Your output must hold every entry exactly as written and none of the pictures.

▸ Dataset excerpts
■ ■ ■ ■
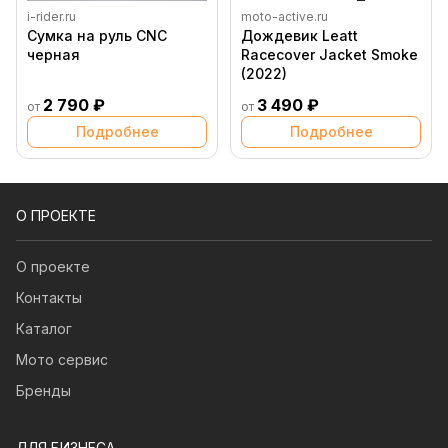
i-rider.ru
moto-active.ru
Сумка на руль CNC
Дождевик Leatt
черная
Racecover Jacket Smoke
(2022)
2 790 ₽
3 490 ₽
от
от
Подробнее
Подробнее
О ПРОЕКТЕ
О проекте
Контакты
Каталог
Мото сервис
Бренды
ДЛЯ БИЗНЕСА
■ ■ ■ ■
▸ Expected output
i-rider.ru
moto-active.ru
Сумка на руль CNC
Дождевик Leatt
черная
Racecover Jacket Smoke
(2022)
2 790 ₽
3 490 ₽
от
от
Подробнее
Подробнее
О ПРОЕКТЕ
О проекте
Контакты
Каталог
Мото сервис
Бренды
ДЛЯ БИЗНЕСА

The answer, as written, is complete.